*** Given information Section Begins ***

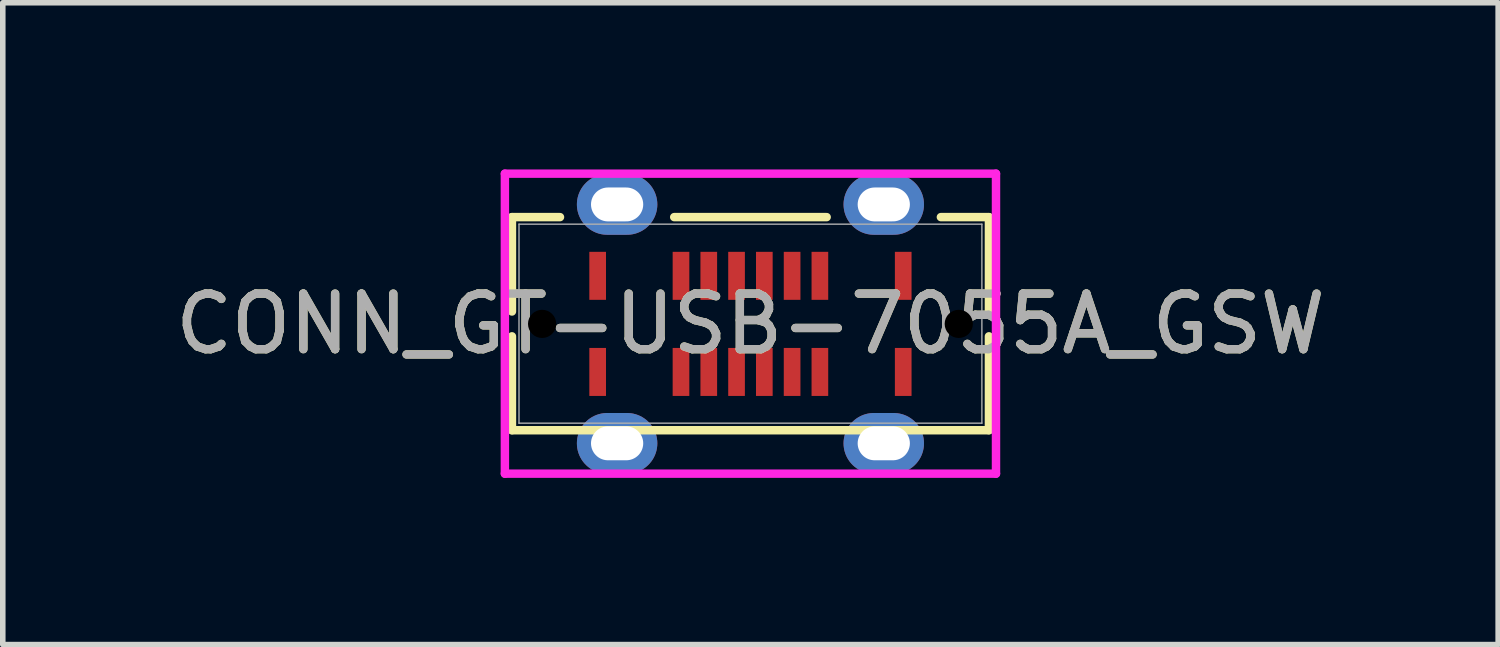
<source format=kicad_pcb>
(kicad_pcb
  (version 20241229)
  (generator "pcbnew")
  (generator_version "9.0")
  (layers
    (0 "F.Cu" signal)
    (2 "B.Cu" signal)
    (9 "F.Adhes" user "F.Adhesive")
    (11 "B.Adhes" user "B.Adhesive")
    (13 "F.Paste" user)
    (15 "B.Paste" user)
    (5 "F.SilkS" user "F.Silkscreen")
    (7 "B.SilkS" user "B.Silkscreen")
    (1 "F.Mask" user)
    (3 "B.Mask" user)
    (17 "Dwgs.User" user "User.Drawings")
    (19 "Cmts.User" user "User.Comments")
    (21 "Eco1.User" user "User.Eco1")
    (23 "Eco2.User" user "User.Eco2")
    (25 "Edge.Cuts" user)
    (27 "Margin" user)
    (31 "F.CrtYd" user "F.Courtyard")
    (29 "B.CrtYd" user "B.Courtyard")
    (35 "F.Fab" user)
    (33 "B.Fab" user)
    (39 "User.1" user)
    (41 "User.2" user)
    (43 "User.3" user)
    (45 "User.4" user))
  (footprint "CONN_GT-USB-7055A_GSW"
    (layer "F.Cu")
    (at 10.458 2.776)
    (property "Reference" "CONN_GT-USB-7055A_GSW" (at 0 0.004 0) (unlocked yes) (layer "F.SilkS") (effects (font (size 1 1) (thickness 0.15))))
    (attr smd)
    (fp_line (start -4.293 -1.918) (end -4.293 -0.219) (stroke (width 0.152) (type solid)) (layer "F.SilkS"))
    (fp_line (start -4.293 0.228) (end -4.293 1.918) (stroke (width 0.152) (type solid)) (layer "F.SilkS"))
    (fp_line (start -4.293 1.918) (end 4.293 1.918) (stroke (width 0.152) (type solid)) (layer "F.SilkS"))
    (fp_line (start -3.428 -1.918) (end -4.293 -1.918) (stroke (width 0.152) (type solid)) (layer "F.SilkS"))
    (fp_line (start 1.372 -1.918) (end -1.372 -1.918) (stroke (width 0.152) (type solid)) (layer "F.SilkS"))
    (fp_line (start 4.293 -1.918) (end 3.428 -1.918) (stroke (width 0.152) (type solid)) (layer "F.SilkS"))
    (fp_line (start 4.293 -0.219) (end 4.293 -1.918) (stroke (width 0.152) (type solid)) (layer "F.SilkS"))
    (fp_line (start 4.293 1.918) (end 4.293 0.228) (stroke (width 0.152) (type solid)) (layer "F.SilkS"))
    (fp_line (start -4.42 -2.7) (end -4.42 2.7) (stroke (width 0.152) (type solid)) (layer "F.CrtYd"))
    (fp_line (start -4.42 2.7) (end 4.42 2.7) (stroke (width 0.152) (type solid)) (layer "F.CrtYd"))
    (fp_line (start 4.42 -2.7) (end -4.42 -2.7) (stroke (width 0.152) (type solid)) (layer "F.CrtYd"))
    (fp_line (start 4.42 2.7) (end 4.42 -2.7) (stroke (width 0.152) (type solid)) (layer "F.CrtYd"))
    (fp_line (start -4.166 -1.791) (end -4.166 1.791) (stroke (width 0.025) (type solid)) (layer "F.Fab"))
    (fp_line (start -4.166 1.791) (end 4.166 1.791) (stroke (width 0.025) (type solid)) (layer "F.Fab"))
    (fp_line (start 4.166 -1.791) (end -4.166 -1.791) (stroke (width 0.025) (type solid)) (layer "F.Fab"))
    (fp_line (start 4.166 1.791) (end 4.166 -1.791) (stroke (width 0.025) (type solid)) (layer "F.Fab"))
    (fp_text user "${REFERENCE}" (at 0 0.004 0) (unlocked yes) (layer "F.Fab") (effects (font (size 1 1) (thickness 0.15))))
    (pad "" np_thru_hole circle (at -3.75 0.004) (size 0.508 0.508) (drill 0.508) (layers))
    (pad "" np_thru_hole circle (at 3.75 0.004) (size 0.508 0.508) (drill 0.508) (layers))
    (pad "A1" smd rect (at -2.75 -0.861) (size 0.3 0.864) (layers "F.Cu" "F.Mask" "F.Paste"))
    (pad "A4" smd rect (at -1.25 -0.861) (size 0.3 0.864) (layers "F.Cu" "F.Mask" "F.Paste"))
    (pad "A5" smd rect (at -0.75 -0.861) (size 0.3 0.864) (layers "F.Cu" "F.Mask" "F.Paste"))
    (pad "A6" smd rect (at -0.25 -0.861) (size 0.3 0.864) (layers "F.Cu" "F.Mask" "F.Paste"))
    (pad "A7" smd rect (at 0.25 -0.861) (size 0.3 0.864) (layers "F.Cu" "F.Mask" "F.Paste"))
    (pad "A8" smd rect (at 0.75 -0.861) (size 0.3 0.864) (layers "F.Cu" "F.Mask" "F.Paste"))
    (pad "A9" smd rect (at 1.25 -0.861) (size 0.3 0.864) (layers "F.Cu" "F.Mask" "F.Paste"))
    (pad "A12" smd rect (at 2.75 -0.861) (size 0.3 0.864) (layers "F.Cu" "F.Mask" "F.Paste"))
    (pad "B1" smd rect (at 2.75 0.869) (size 0.3 0.864) (layers "F.Cu" "F.Mask" "F.Paste"))
    (pad "B4" smd rect (at 1.25 0.869) (size 0.3 0.864) (layers "F.Cu" "F.Mask" "F.Paste"))
    (pad "B5" smd rect (at 0.75 0.869) (size 0.3 0.864) (layers "F.Cu" "F.Mask" "F.Paste"))
    (pad "B6" smd rect (at 0.25 0.869) (size 0.3 0.864) (layers "F.Cu" "F.Mask" "F.Paste"))
    (pad "B7" smd rect (at -0.25 0.869) (size 0.3 0.864) (layers "F.Cu" "F.Mask" "F.Paste"))
    (pad "B8" smd rect (at -0.75 0.869) (size 0.3 0.864) (layers "F.Cu" "F.Mask" "F.Paste"))
    (pad "B9" smd rect (at -1.25 0.869) (size 0.3 0.864) (layers "F.Cu" "F.Mask" "F.Paste"))
    (pad "B12" smd rect (at -2.75 0.869) (size 0.3 0.864) (layers "F.Cu" "F.Mask" "F.Paste"))
    (pad "S1" thru_hole oval (at -2.4 -2.146) (size 1.448 1.092) (drill oval 0.94 0.61) (layers "*.Cu" "*.Mask" "F.Paste"))
    (pad "S1" thru_hole oval (at -2.4 2.154) (size 1.448 1.092) (drill oval 0.94 0.61) (layers "*.Cu" "*.Mask" "F.Paste"))
    (pad "S1" thru_hole oval (at 2.4 -2.146) (size 1.448 1.092) (drill oval 0.94 0.61) (layers "*.Cu" "*.Mask" "F.Paste"))
    (pad "S1" thru_hole oval (at 2.4 2.154) (size 1.448 1.092) (drill oval 0.94 0.61) (layers "*.Cu" "*.Mask" "F.Paste")))
  (gr_rect
    (start -3 -3)
    (end 23.917 8.552)
    (stroke (width 0.1) (type default))
    (fill no)
    (layer "Edge.Cuts")))
</source>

*** Given information Section Ends ***

Directions for this task: Count the lines in the material above where the string "Courtyard" appears, then state only that count.

Result of this exercise: 2